Resnick Institute Lecture
October 11, 2011
Mechanochemistry for Biomass-Derived Chemicals
Department of Chemistry,
University of Central Florida
Guggenheim 133 (Lees-Kubota Lecture Hall)
Mechanochemistry is a growing field that offers the promise of scalable syntheses without the use of solvents. Through the use of discrete element models and empirical measurements we have found that the reaction environment is a unique combination of high-pressure and low-temperature, a regime that has been poorly studied. We have used this insight to design catalysts specifically for use in mechanically induced reactions. The most efficient catalysts are based on solid structures with low dimensionality such as sheet silicates like kaolinite. Layered acidic catalysts can be used to mechanocatalytically depolymerize cellulose from any source.

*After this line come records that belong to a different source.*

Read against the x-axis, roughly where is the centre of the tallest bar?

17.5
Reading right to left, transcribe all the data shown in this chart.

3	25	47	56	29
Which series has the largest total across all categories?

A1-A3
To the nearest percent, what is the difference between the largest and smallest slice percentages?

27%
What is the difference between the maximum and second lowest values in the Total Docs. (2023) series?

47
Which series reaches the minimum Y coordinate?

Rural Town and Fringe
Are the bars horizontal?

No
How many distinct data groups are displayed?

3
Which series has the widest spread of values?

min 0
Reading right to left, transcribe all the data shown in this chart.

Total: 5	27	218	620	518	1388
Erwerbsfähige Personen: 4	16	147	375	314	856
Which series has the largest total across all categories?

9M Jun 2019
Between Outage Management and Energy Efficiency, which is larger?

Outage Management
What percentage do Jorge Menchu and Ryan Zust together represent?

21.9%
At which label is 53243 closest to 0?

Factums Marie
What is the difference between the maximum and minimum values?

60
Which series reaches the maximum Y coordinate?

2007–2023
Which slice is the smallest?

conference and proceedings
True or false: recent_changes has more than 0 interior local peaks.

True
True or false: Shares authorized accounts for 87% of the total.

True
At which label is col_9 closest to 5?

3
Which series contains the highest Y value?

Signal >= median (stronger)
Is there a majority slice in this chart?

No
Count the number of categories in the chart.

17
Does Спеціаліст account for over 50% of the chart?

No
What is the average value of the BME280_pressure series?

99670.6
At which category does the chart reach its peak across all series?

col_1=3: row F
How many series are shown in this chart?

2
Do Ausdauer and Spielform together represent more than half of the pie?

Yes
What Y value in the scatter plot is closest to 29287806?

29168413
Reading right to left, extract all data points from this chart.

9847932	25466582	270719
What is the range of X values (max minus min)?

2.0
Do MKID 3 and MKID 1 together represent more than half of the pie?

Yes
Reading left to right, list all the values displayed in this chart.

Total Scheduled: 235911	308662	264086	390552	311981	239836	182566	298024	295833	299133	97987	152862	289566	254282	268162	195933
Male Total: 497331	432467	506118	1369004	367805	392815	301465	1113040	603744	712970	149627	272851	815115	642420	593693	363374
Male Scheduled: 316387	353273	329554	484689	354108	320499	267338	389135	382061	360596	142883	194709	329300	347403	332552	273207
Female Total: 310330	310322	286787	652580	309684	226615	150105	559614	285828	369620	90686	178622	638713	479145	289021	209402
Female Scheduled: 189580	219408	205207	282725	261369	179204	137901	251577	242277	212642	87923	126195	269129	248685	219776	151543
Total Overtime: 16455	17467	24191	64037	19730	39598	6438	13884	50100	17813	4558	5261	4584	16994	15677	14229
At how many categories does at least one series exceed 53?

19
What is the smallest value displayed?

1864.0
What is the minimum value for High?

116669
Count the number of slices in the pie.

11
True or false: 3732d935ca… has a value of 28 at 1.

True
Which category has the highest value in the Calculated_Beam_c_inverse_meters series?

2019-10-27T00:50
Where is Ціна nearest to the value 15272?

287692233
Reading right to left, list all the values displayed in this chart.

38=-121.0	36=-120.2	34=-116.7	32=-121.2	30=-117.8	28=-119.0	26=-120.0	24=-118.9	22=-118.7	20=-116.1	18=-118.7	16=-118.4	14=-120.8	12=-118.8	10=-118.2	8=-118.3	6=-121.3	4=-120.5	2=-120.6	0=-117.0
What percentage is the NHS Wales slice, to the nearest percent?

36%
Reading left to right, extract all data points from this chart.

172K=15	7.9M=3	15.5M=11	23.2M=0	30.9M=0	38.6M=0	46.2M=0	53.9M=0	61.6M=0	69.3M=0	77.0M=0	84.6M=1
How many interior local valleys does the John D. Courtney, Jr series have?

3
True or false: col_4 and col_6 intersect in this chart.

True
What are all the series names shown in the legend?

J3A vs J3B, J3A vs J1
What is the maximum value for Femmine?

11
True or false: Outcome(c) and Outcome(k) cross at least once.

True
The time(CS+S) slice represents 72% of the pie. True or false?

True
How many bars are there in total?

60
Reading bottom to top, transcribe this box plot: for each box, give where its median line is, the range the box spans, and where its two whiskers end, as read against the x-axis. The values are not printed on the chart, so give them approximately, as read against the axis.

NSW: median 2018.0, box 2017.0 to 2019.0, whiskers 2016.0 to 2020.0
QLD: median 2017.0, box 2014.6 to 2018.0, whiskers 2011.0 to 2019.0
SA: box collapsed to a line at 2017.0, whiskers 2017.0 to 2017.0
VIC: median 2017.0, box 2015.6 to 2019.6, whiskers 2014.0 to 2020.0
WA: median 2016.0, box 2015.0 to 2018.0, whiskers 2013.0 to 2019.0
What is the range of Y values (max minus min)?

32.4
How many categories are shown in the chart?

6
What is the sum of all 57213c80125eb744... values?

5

The pressures achieved during mechanical processing can exceed 0.6 GPa. This has allowed us to investigate unique reaction pathways, such as the f-block catalyzed retro aldol reaction of glucose and xylose to produce glyceraldehyde, glycoaldehyde, and dihydroxyacetone. These compounds can be produced from the same feedstocks used to produce biofuels and have a higher value than the sugars themselves. The realization of high value co-products will reduce the costsassociated with producing biofuels and accelerate their acceptance. Our approach is also feedstock independent, this will reduce the need for starch-based feedstocks such as corn.
In order to expand the utility of this approach, we are now investigating hybrid catalysts that consist of active catalytic species tethered to robust sheet structures. These include silicates and oxidized graphite. Mechanochemical processes produce less waste and allow multiple products to be realized from a single source.